**EXERCISE OBJECTIVE**
Reproduce the lines of the records word for word, starting at the line that contains "# GraphQL-CRUD Application" and continuing through the end of the records.

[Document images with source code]
- Opening Delimiter -

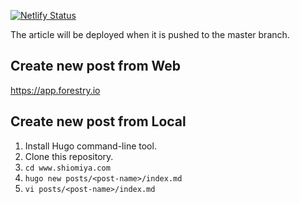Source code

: [![Netlify Status](https://api.netlify.com/api/v1/badges/d9b0ad6b-de5a-4238-b8cc-647e169a72d8/deploy-status)](https://app.netlify.com/sites/shiomiya/deploys)

The article will be deployed when it is pushed to the master branch.

## Create new post from Web

https://app.forestry.io

## Create new post from Local

1. Install Hugo command-line tool.
2. Clone this repository.
3. `cd www.shiomiya.com`
4. `hugo new posts/<post-name>/index.md`
5. `vi posts/<post-name>/index.md`
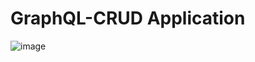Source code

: # GraphQL-CRUD Application
![image](https://github.com/user-attachments/assets/b015201f-002f-4739-be1b-86fad8416075)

- Closing Delimiter -

**RESPONSE BELOW**
: # GraphQL-CRUD Application
![image](https://github.com/user-attachments/assets/b015201f-002f-4739-be1b-86fad8416075)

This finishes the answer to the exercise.